PostGIS: Finding Biggest Land Users Nearby
At CleverMaps we heavily rely on the cadastre of real estate, which is probably the biggest data source in my country. Using their excellent knowledge of this data set, my teammates often supply me with all kinds of weird challenges.
Give me the biggest land users nearby
Find the biggest land users in surrounding cadastral communities for each cadastral community (~ 13K) being the latest task, here’s the query I tackled it with:
WITH users_ AS (
SELECT
cad_code,
id,
zipcode,
city,
concat_ws(' ',street, concat_ws('/', house_number, street_number)) as street,
name,
'Users with more than 10 ha'::text note,
SUM(acreage) area
FROM land_blocks -- being a table with info about all the agricultural land blocks
JOIN users u ON id_uz = id
GROUP BY cad_code, u.id
HAVING SUM(acreage) > 10
),
ints AS (
SELECT
ku.cad_code as community,
ku2.cad_code as surrounding,
ku2.cad_name
FROM cadastral_community ku
JOIN cadastral_community ku2
ON ST_Intersects(ku.geom, ku2.geom)
WHERE ku.cad_code <> ku2.cad_code
)
SELECT
DISTINCT ON (surrounding, cad_name, u.zipcode, u.city, u.street, u.name)
surrounding,
cad_name,
u.zipcode,
u.city,
u.street,
u.name,
u.note,
u.area
FROM
users_ u
JOIN ints
ON cad_code = community;
Few things to note:
concat_ws()
is a great function for joining values that might beNULL
. If such a value is found, it is skipped and the function continues with the next one (if any).

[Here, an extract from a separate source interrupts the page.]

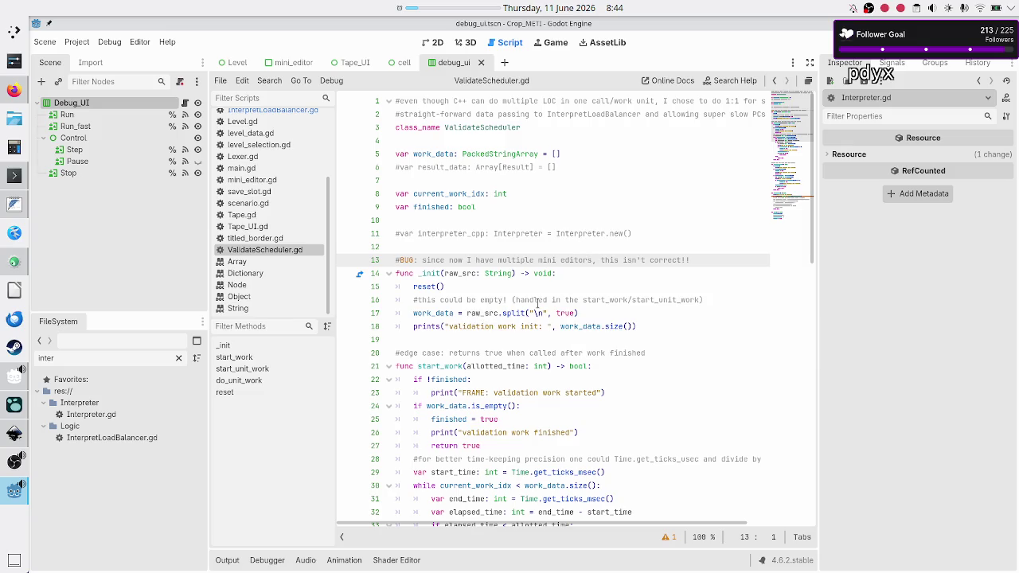
{"action": "scroll", "coordinate": [537, 303], "scroll_direction": "down", "scroll_amount": 2}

Thus, you’ll never get a string ending with a trailing slash (Street name 55/
).- With
users_
CTE I get a list of owners having more than 10 hectares of land for each cadastral community. This gives me the inverse result of what I want (if I know the biggest owners in the cadastral community, I know these are the ones that should be listed for surrounding c. communities). - This putting-it-all-together step is done with
ints
CTE that outputs the list of surrounding c. communities for each of them. DISTINCT ON
cleans up the list so the same owners don’t appear more than once for any given c. community.
Writing this makes me realize the list should be probably sorted by area so only the occurence with the biggest value is kept for each c. community. Simple ORDER BY
should deal with this just fine. Or even more sophisticated, using GROUP BY
to output the total acreage in all surrounding c. communities.